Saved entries
====
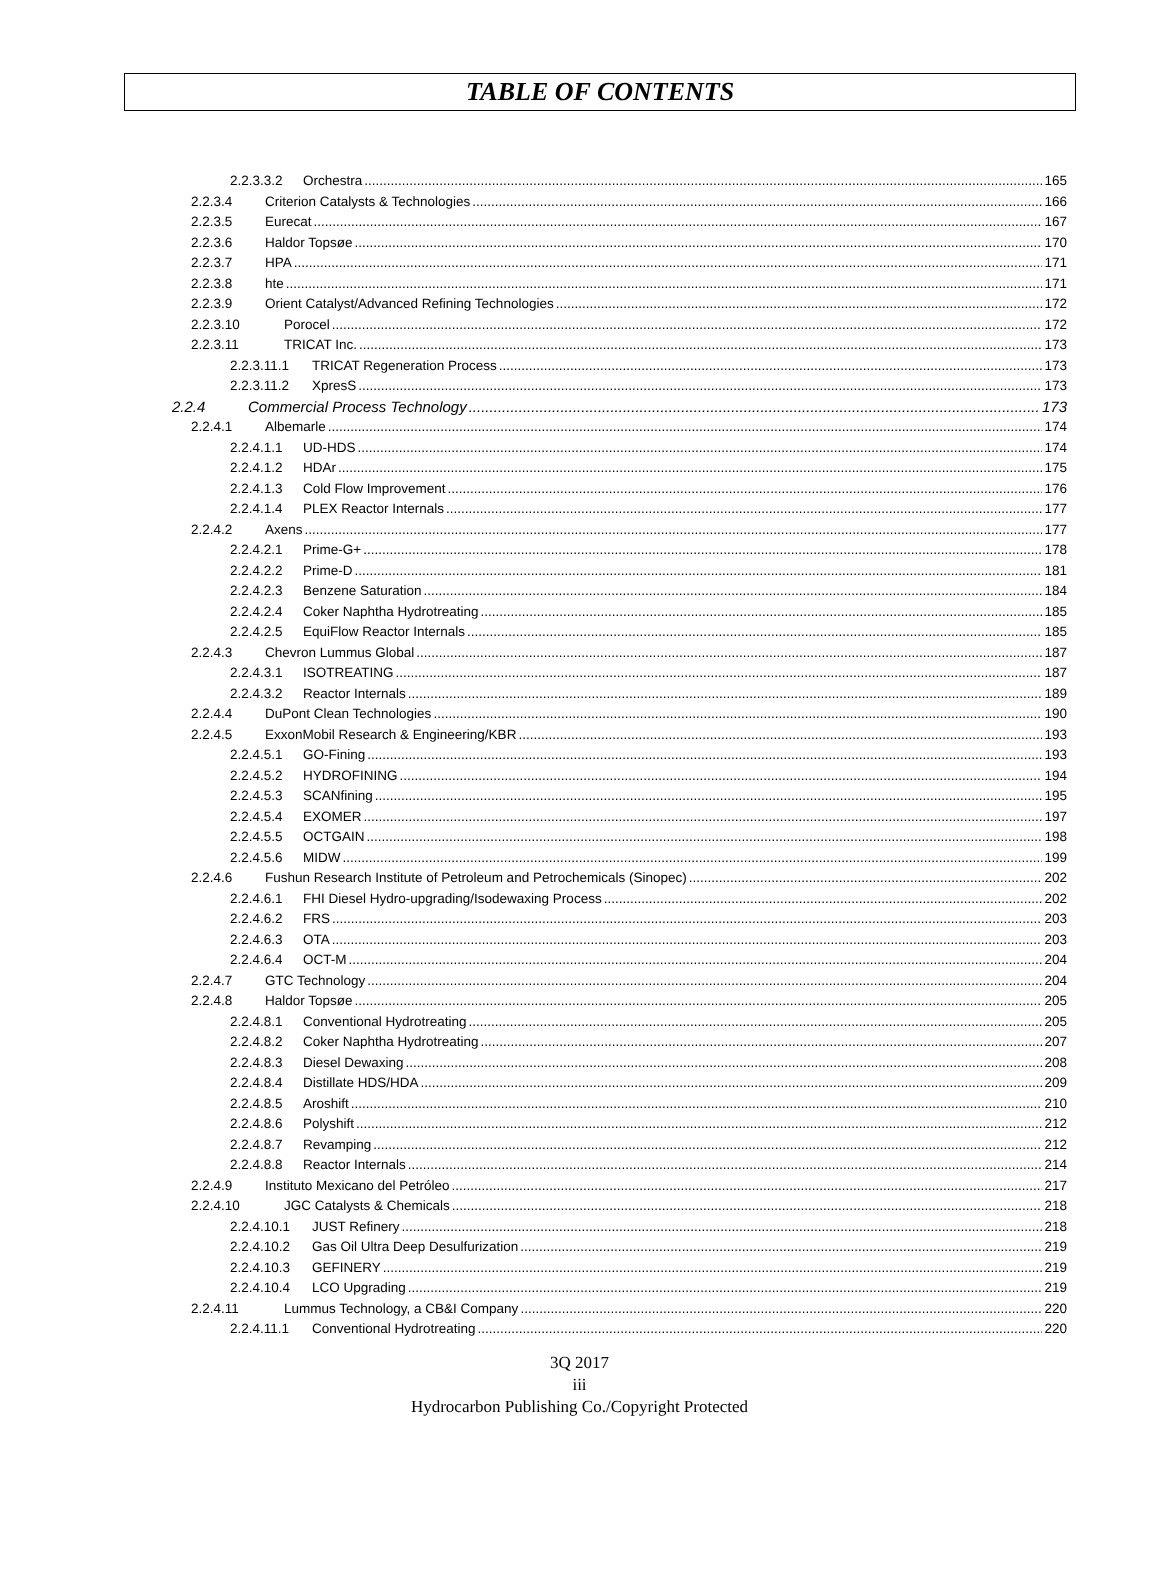TABLE OF CONTENTS
2.2.3.3.2 Orchestra 165
2.2.3.4 Criterion Catalysts & Technologies 166
2.2.3.5 Eurecat 167
2.2.3.6 Haldor Topsøe 170
2.2.3.7 HPA 171
2.2.3.8 hte 171
2.2.3.9 Orient Catalyst/Advanced Refining Technologies 172
2.2.3.10 Porocel 172
2.2.3.11 TRICAT Inc. 173
2.2.3.11.1 TRICAT Regeneration Process 173
2.2.3.11.2 XpresS 173
2.2.4 Commercial Process Technology 173
2.2.4.1 Albemarle 174
2.2.4.1.1 UD-HDS 174
2.2.4.1.2 HDAr 175
2.2.4.1.3 Cold Flow Improvement 176
2.2.4.1.4 PLEX Reactor Internals 177
2.2.4.2 Axens 177
2.2.4.2.1 Prime-G+ 178
2.2.4.2.2 Prime-D 181
2.2.4.2.3 Benzene Saturation 184
2.2.4.2.4 Coker Naphtha Hydrotreating 185
2.2.4.2.5 EquiFlow Reactor Internals 185
2.2.4.3 Chevron Lummus Global 187
2.2.4.3.1 ISOTREATING 187
2.2.4.3.2 Reactor Internals 189
2.2.4.4 DuPont Clean Technologies 190
2.2.4.5 ExxonMobil Research & Engineering/KBR 193
2.2.4.5.1 GO-Fining 193
2.2.4.5.2 HYDROFINING 194
2.2.4.5.3 SCANfining 195
2.2.4.5.4 EXOMER 197
2.2.4.5.5 OCTGAIN 198
2.2.4.5.6 MIDW 199
2.2.4.6 Fushun Research Institute of Petroleum and Petrochemicals (Sinopec) 202
2.2.4.6.1 FHI Diesel Hydro-upgrading/Isodewaxing Process 202
2.2.4.6.2 FRS 203
2.2.4.6.3 OTA 203
2.2.4.6.4 OCT-M 204
2.2.4.7 GTC Technology 204
2.2.4.8 Haldor Topsøe 205
2.2.4.8.1 Conventional Hydrotreating 205
2.2.4.8.2 Coker Naphtha Hydrotreating 207
2.2.4.8.3 Diesel Dewaxing 208
2.2.4.8.4 Distillate HDS/HDA 209
2.2.4.8.5 Aroshift 210
2.2.4.8.6 Polyshift 212
2.2.4.8.7 Revamping 212
2.2.4.8.8 Reactor Internals 214
2.2.4.9 Instituto Mexicano del Petróleo 217
2.2.4.10 JGC Catalysts & Chemicals 218
2.2.4.10.1 JUST Refinery 218
2.2.4.10.2 Gas Oil Ultra Deep Desulfurization 219
2.2.4.10.3 GEFINERY 219
2.2.4.10.4 LCO Upgrading 219
2.2.4.11 Lummus Technology, a CB&I Company 220
2.2.4.11.1 Conventional Hydrotreating 220
3Q 2017
iii
Hydrocarbon Publishing Co./Copyright Protected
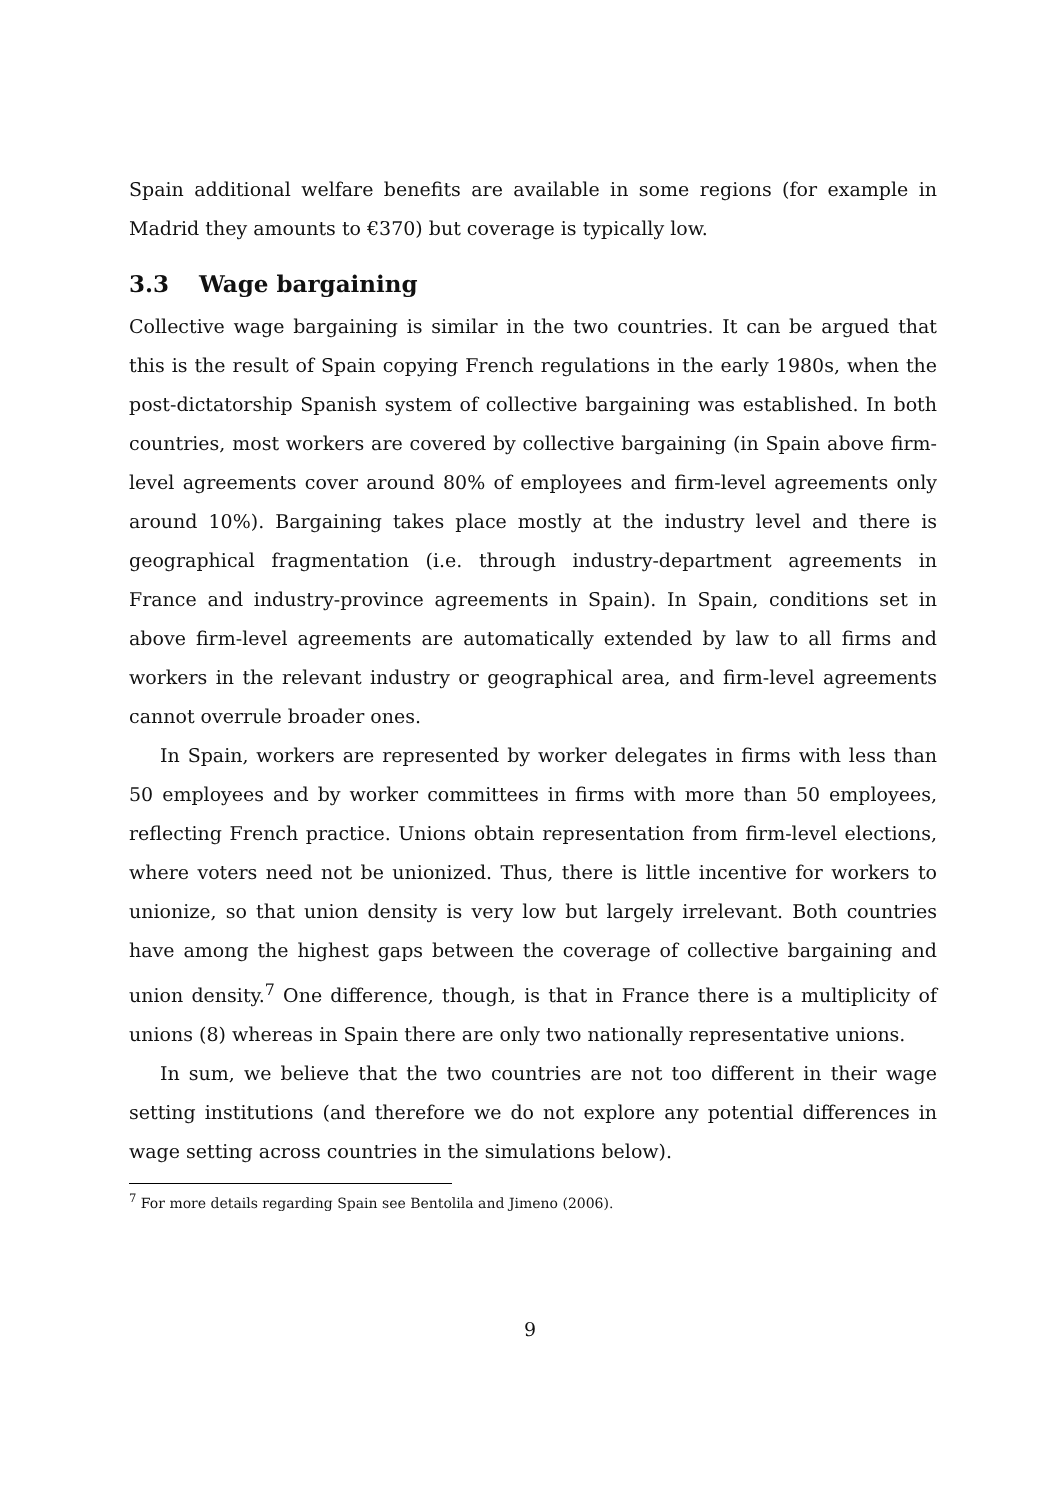Spain additional welfare benefits are available in some regions (for example in Madrid they amounts to €370) but coverage is typically low.
3.3 Wage bargaining
Collective wage bargaining is similar in the two countries. It can be argued that this is the result of Spain copying French regulations in the early 1980s, when the post-dictatorship Spanish system of collective bargaining was established. In both countries, most workers are covered by collective bargaining (in Spain above firm-level agreements cover around 80% of employees and firm-level agreements only around 10%). Bargaining takes place mostly at the industry level and there is geographical fragmentation (i.e. through industry-department agreements in France and industry-province agreements in Spain). In Spain, conditions set in above firm-level agreements are automatically extended by law to all firms and workers in the relevant industry or geographical area, and firm-level agreements cannot overrule broader ones.
In Spain, workers are represented by worker delegates in firms with less than 50 employees and by worker committees in firms with more than 50 employees, reflecting French practice. Unions obtain representation from firm-level elections, where voters need not be unionized. Thus, there is little incentive for workers to unionize, so that union density is very low but largely irrelevant. Both countries have among the highest gaps between the coverage of collective bargaining and union density.<sup>7</sup> One difference, though, is that in France there is a multiplicity of unions (8) whereas in Spain there are only two nationally representative unions.
In sum, we believe that the two countries are not too different in their wage setting institutions (and therefore we do not explore any potential differences in wage setting across countries in the simulations below).
<sup>7</sup> For more details regarding Spain see Bentolila and Jimeno (2006).
9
====
§ What is being asked
When you reach the line containing "2.2.4.5.3 SCANfining 195" in the data above, start copying exactly, and stop after the line containing "2.2.4.8.5 Aroshift 210".

§ Response area
2.2.4.5.3 SCANfining 195
2.2.4.5.4 EXOMER 197
2.2.4.5.5 OCTGAIN 198
2.2.4.5.6 MIDW 199
2.2.4.6 Fushun Research Institute of Petroleum and Petrochemicals (Sinopec) 202
2.2.4.6.1 FHI Diesel Hydro-upgrading/Isodewaxing Process 202
2.2.4.6.2 FRS 203
2.2.4.6.3 OTA 203
2.2.4.6.4 OCT-M 204
2.2.4.7 GTC Technology 204
2.2.4.8 Haldor Topsøe 205
2.2.4.8.1 Conventional Hydrotreating 205
2.2.4.8.2 Coker Naphtha Hydrotreating 207
2.2.4.8.3 Diesel Dewaxing 208
2.2.4.8.4 Distillate HDS/HDA 209
2.2.4.8.5 Aroshift 210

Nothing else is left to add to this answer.